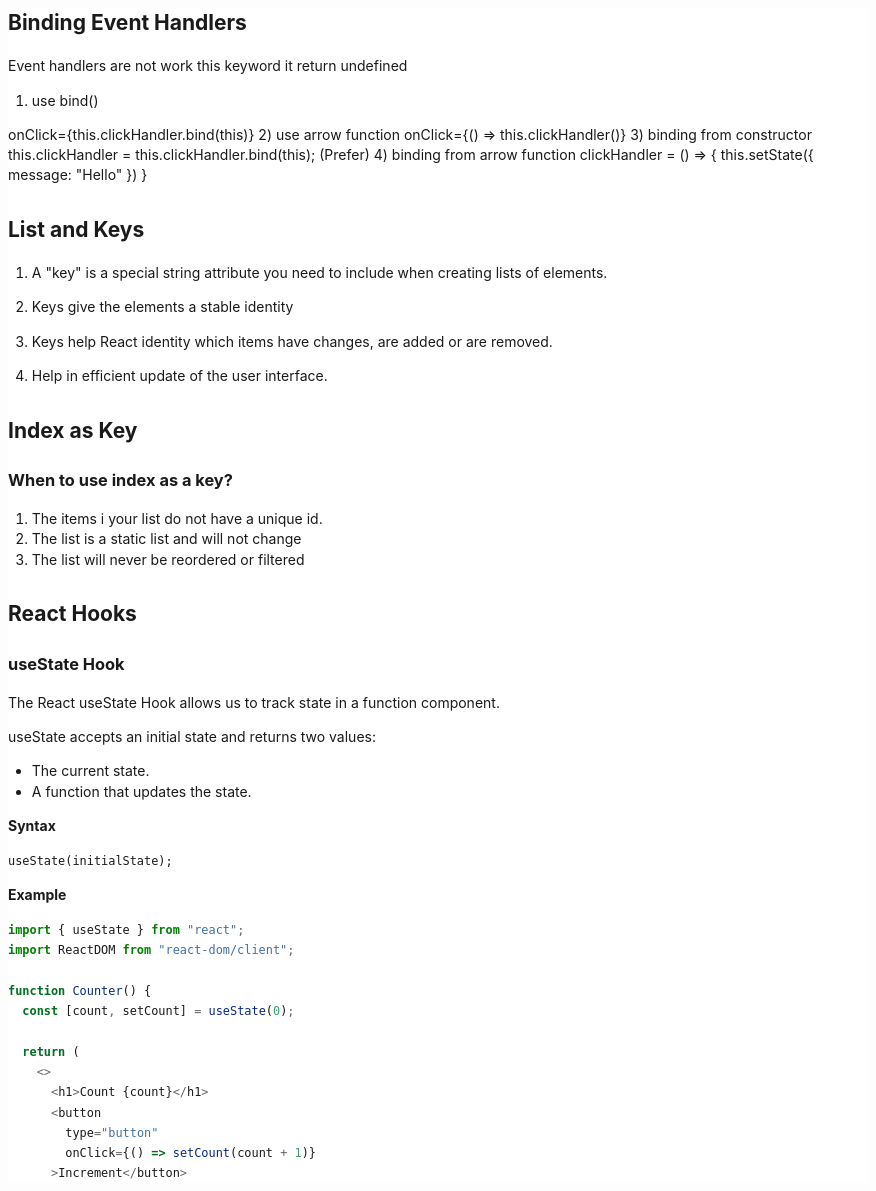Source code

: 
## Binding Event Handlers

Event handlers are not work this keyword it return undefined

1) use bind()

onClick={this.clickHandler.bind(this)}
2) use arrow function
onClick={() => this.clickHandler()}
3) binding from constructor
this.clickHandler = this.clickHandler.bind(this); (Prefer)
4) binding from arrow function
clickHandler = () => {
	this.setState({
		message: "Hello"
	})
}

## List and Keys

1.  A "key" is a special string attribute you need to include when creating lists of elements.

2. Keys give the elements a stable identity

3. Keys help React identity which items have changes, are added or are removed.

4. Help in efficient update of the user interface.


## Index as Key

### When to use index as a key?

1. The items i your list do not have a unique id.
2. The list is a static list and will not change
3. The list will never be reordered or filtered

## React Hooks

### useState Hook

The React useState Hook allows us to track state in a function component.

useState accepts an initial state and returns two values:
-  The current state.
- A function that updates the state.

**Syntax**

`useState(initialState);`

**Example**
```javascript
import { useState } from "react";
import ReactDOM from "react-dom/client";

function Counter() {
  const [count, setCount] = useState(0);

  return (
    <>
      <h1>Count {count}</h1>
      <button
        type="button"
        onClick={() => setCount(count + 1)}
      >Increment</button>
```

- [Task statement]: Go through the listing above and quote it exactly, apart from its images.

- [Response to this task]:
Source code

: 
## Binding Event Handlers

Event handlers are not work this keyword it return undefined

1) use bind()

onClick={this.clickHandler.bind(this)}
2) use arrow function
onClick={() => this.clickHandler()}
3) binding from constructor
this.clickHandler = this.clickHandler.bind(this); (Prefer)
4) binding from arrow function
clickHandler = () => {
	this.setState({
		message: "Hello"
	})
}

## List and Keys

1.  A "key" is a special string attribute you need to include when creating lists of elements.

2. Keys give the elements a stable identity

3. Keys help React identity which items have changes, are added or are removed.

4. Help in efficient update of the user interface.


## Index as Key

### When to use index as a key?

1. The items i your list do not have a unique id.
2. The list is a static list and will not change
3. The list will never be reordered or filtered

## React Hooks

### useState Hook

The React useState Hook allows us to track state in a function component.

useState accepts an initial state and returns two values:
-  The current state.
- A function that updates the state.

**Syntax**

`useState(initialState);`

**Example**
```javascript
import { useState } from "react";
import ReactDOM from "react-dom/client";

function Counter() {
  const [count, setCount] = useState(0);

  return (
    <>
      <h1>Count {count}</h1>
      <button
        type="button"
        onClick={() => setCount(count + 1)}
      >Increment</button>
```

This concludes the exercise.